Henry, who had formed the same opinion, said nothing.

Major Manciple went on, “Mind you, now, if I were guilty I might have invented this missing gun, mightn’t I, just to confuse you?”

“I suppose you might.”

“Well, then, I’ll let you go on from there,” said George Manciple kindly. He sat back in his chair. “I suggest that you start by questioning me — always remembering that my replies may not be truthful.”

Henry forced himself to be stern. “This isn’t a game, Major Manciple,” he said. “Nor is it a crossword puzzle. A man has been killed.”

Manciple looked shocked. “A crossword puzzle!” he repeated. “I never do them myself. I leave that sort of thing to Edwin and Maud. I can’t think what gave you the idea that I was keen on crossword puzzles.”

Henry sighed. “Forget it,” he said. “Tell me about Raymond Mason and why you had such a strong motive for wanting to kill him.”
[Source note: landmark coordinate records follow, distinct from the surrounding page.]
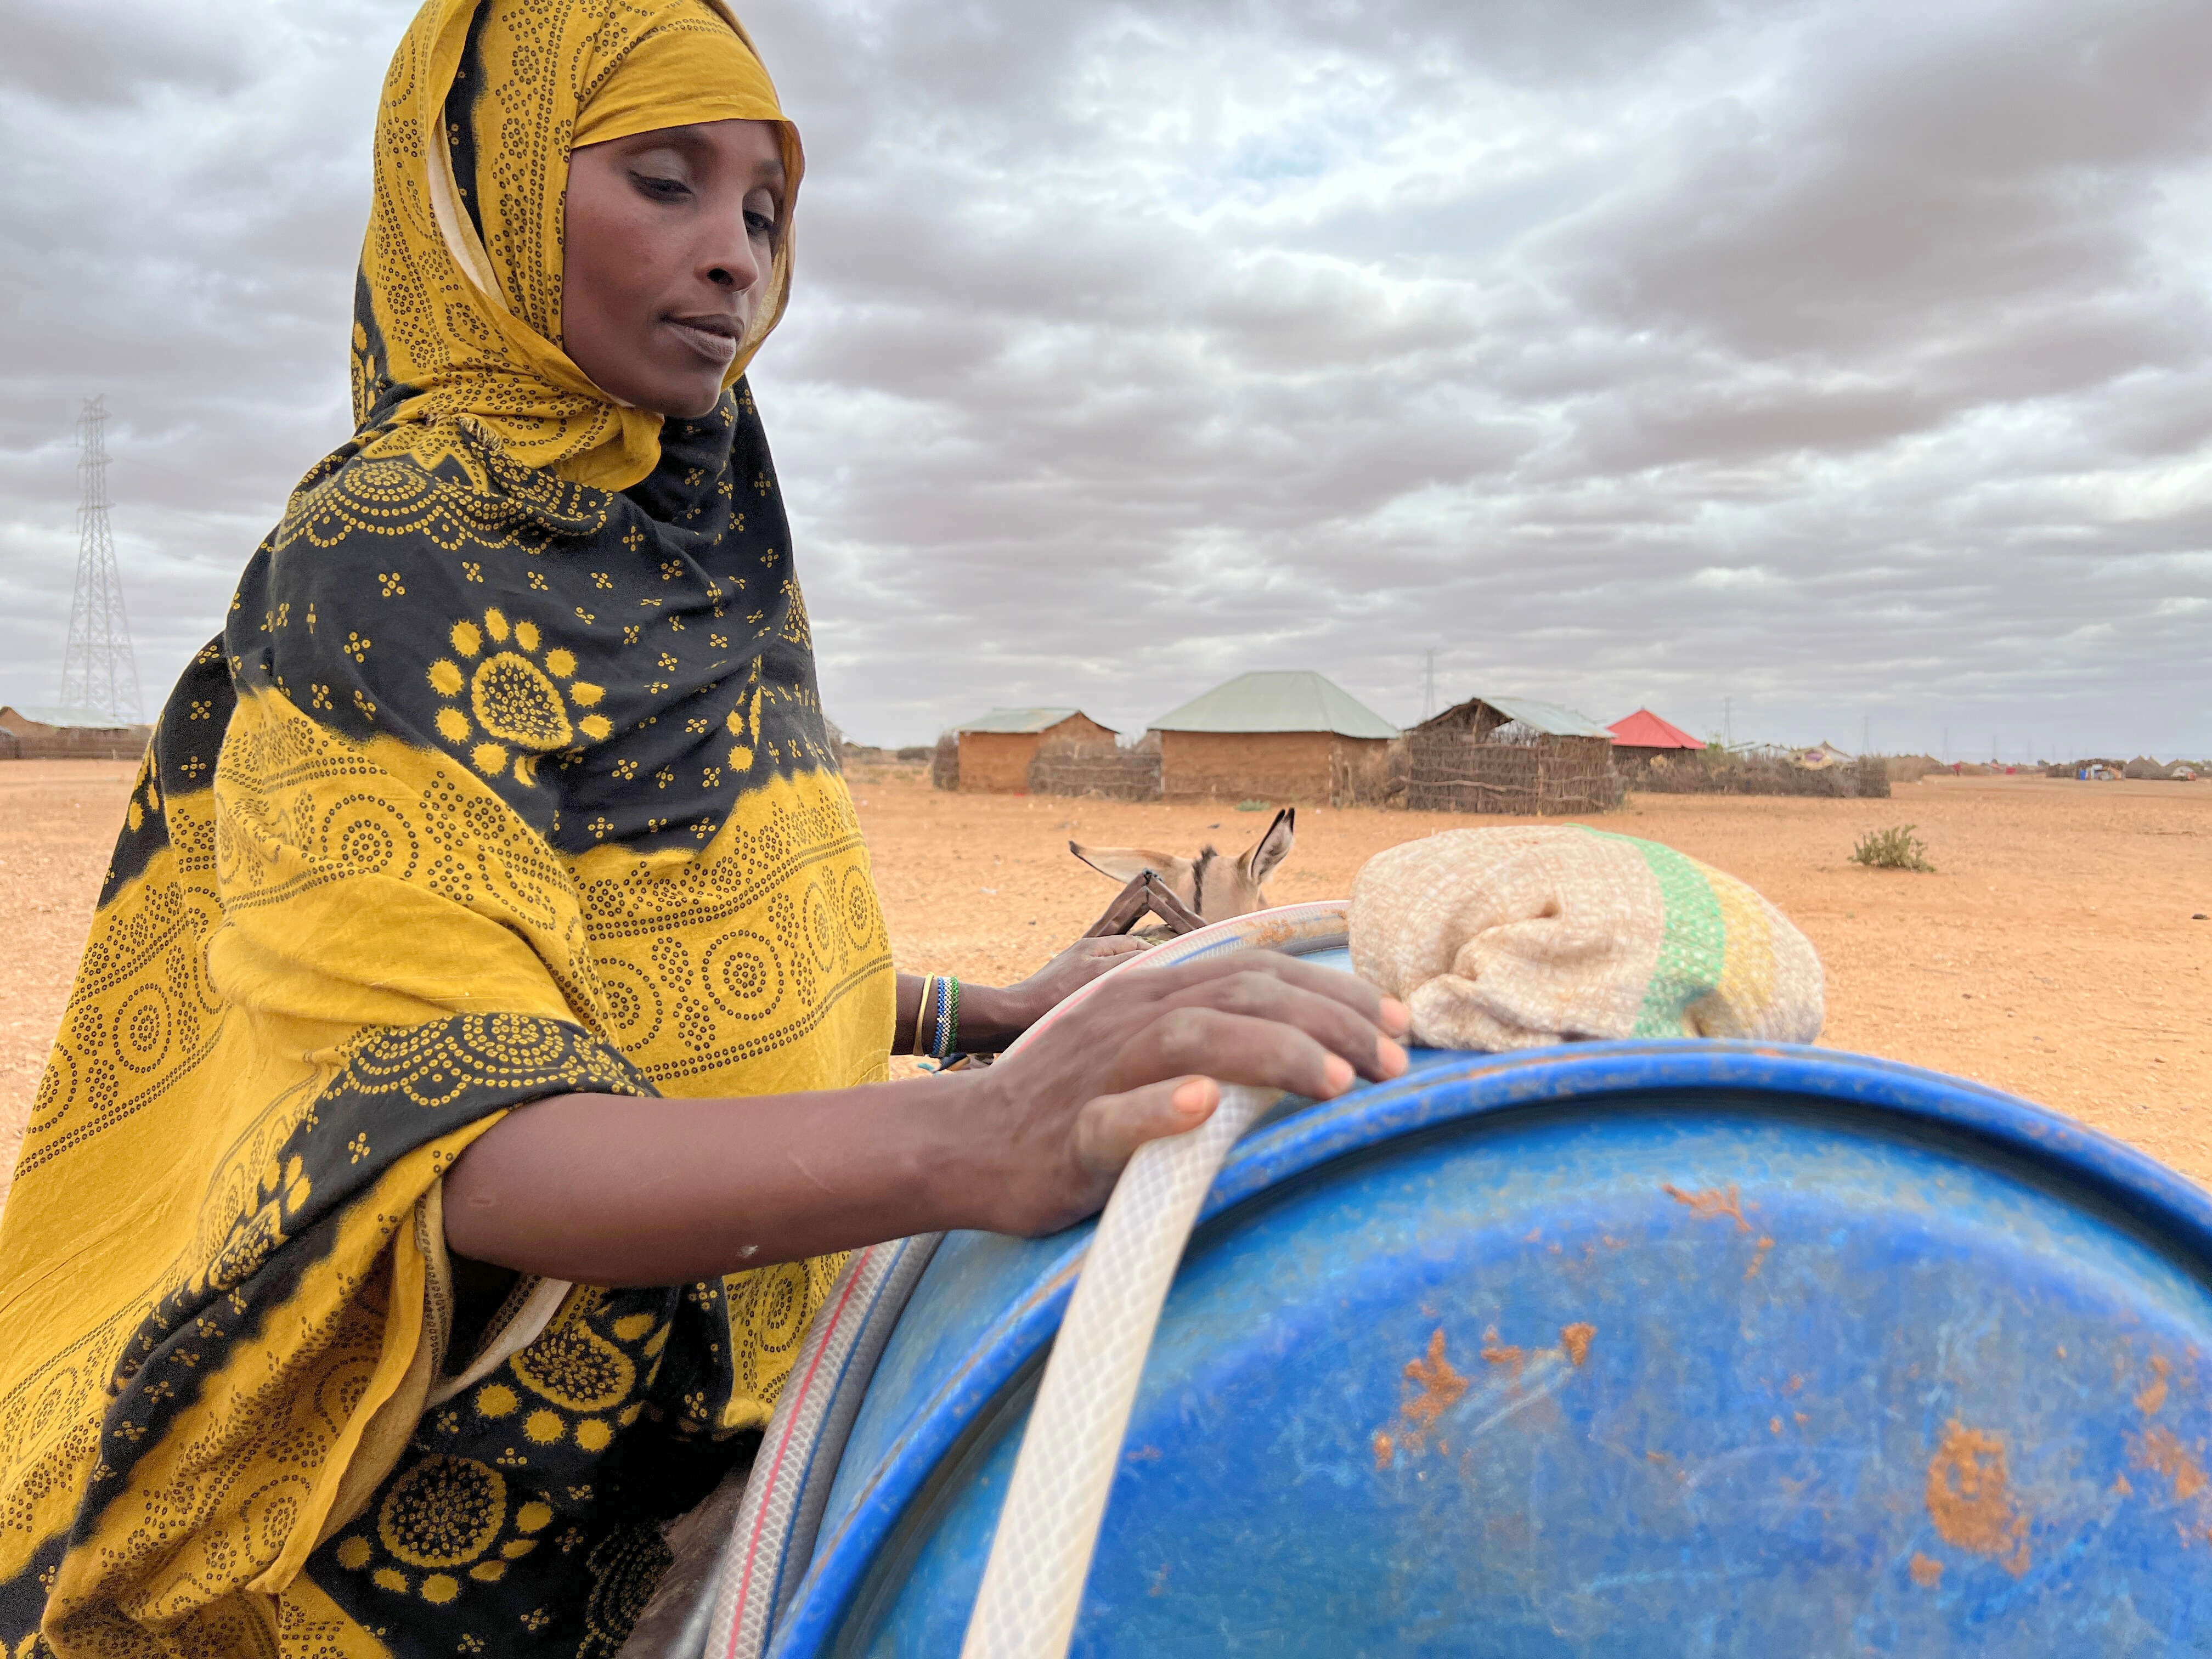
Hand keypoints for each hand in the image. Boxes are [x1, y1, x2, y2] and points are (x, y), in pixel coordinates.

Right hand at [940, 950, 1410, 1236]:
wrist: (965, 1146)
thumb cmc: (1075, 1107)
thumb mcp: (1147, 1053)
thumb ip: (1216, 1037)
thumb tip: (1316, 1043)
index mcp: (1157, 994)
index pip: (1261, 971)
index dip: (1337, 993)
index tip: (1400, 1025)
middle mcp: (1132, 1017)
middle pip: (1242, 994)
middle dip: (1328, 1024)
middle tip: (1392, 1064)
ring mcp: (1099, 1073)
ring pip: (1191, 1041)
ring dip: (1269, 1054)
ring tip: (1335, 1083)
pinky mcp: (1068, 1134)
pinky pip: (1112, 1117)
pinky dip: (1159, 1109)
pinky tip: (1202, 1108)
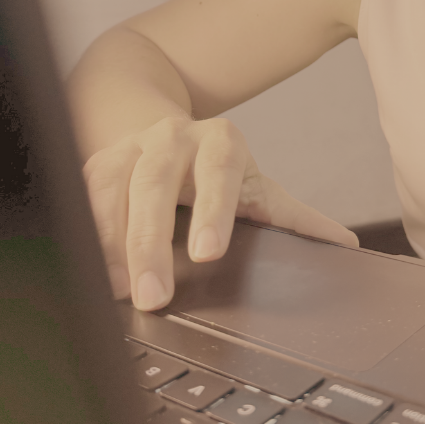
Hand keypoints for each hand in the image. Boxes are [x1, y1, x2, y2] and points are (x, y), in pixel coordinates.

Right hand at [82, 115, 358, 309]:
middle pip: (154, 182)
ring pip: (109, 186)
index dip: (213, 209)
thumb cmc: (215, 170)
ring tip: (113, 293)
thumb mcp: (254, 188)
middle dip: (149, 240)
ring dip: (106, 241)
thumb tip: (346, 248)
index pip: (219, 171)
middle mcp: (170, 137)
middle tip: (152, 297)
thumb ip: (292, 217)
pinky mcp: (93, 160)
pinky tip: (82, 271)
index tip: (207, 254)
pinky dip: (78, 233)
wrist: (163, 126)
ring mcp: (128, 146)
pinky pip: (78, 194)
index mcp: (219, 142)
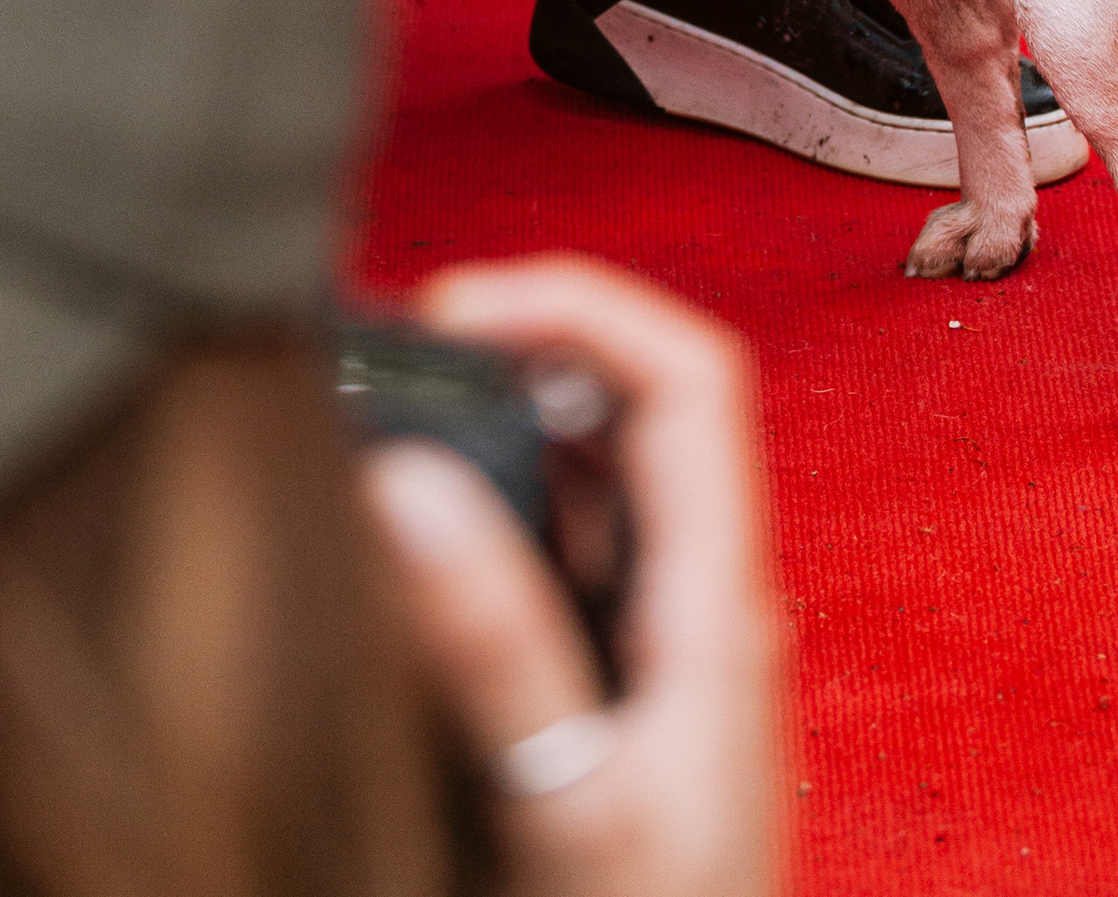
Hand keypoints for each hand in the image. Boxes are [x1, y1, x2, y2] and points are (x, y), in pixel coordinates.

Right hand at [359, 257, 780, 896]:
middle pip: (639, 408)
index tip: (456, 307)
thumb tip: (410, 483)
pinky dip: (499, 508)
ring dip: (509, 423)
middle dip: (525, 345)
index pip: (690, 379)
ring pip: (600, 480)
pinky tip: (422, 533)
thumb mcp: (564, 812)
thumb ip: (493, 652)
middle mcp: (704, 611)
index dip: (580, 305)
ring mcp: (666, 652)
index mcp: (717, 614)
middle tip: (404, 349)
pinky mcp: (622, 696)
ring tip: (400, 411)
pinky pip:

“It may not sound like a very strong motive to you, Inspector,” said Manciple, “but the fact is, the man was persecuting me. Trying to turn me out of my own house.”

“Turn you out?”

“I can’t prove it, of course, but it was obvious enough. He started off perfectly civilly, answering my advertisement about the Lodge. I thought he seemed a decent enough fellow. Helped him to get the Lodge fitted up, and so forth. Then, out of the blue, about a year ago, he came to see me and said he wanted to buy this house. Made me a very substantial offer for it in fact. When I turned him down he wouldn’t take no for an answer. Just kept on putting up his offer. I told him over and over again that it wasn’t a question of money. I wasn’t prepared to sell at any price. Finally he turned nasty. Made insulting remarks about my not being able to afford to keep the place up and so on. We had an unpleasant scene, I’m afraid.”

“If you don’t mind my asking,” said Henry, “why were you so adamant about not selling? If he offered you such a good price…”

Sell this house? Sell this house?” Major Manciple bristled. “Couldn’t consider it. Never would consider it. I’d starve first — and so would Violet.” Seeing Henry’s slightly skeptical expression he continued. “Perhaps I’d better explain. It means going back quite a bit.”

“That,” said Henry, “is just what I would like you to do.”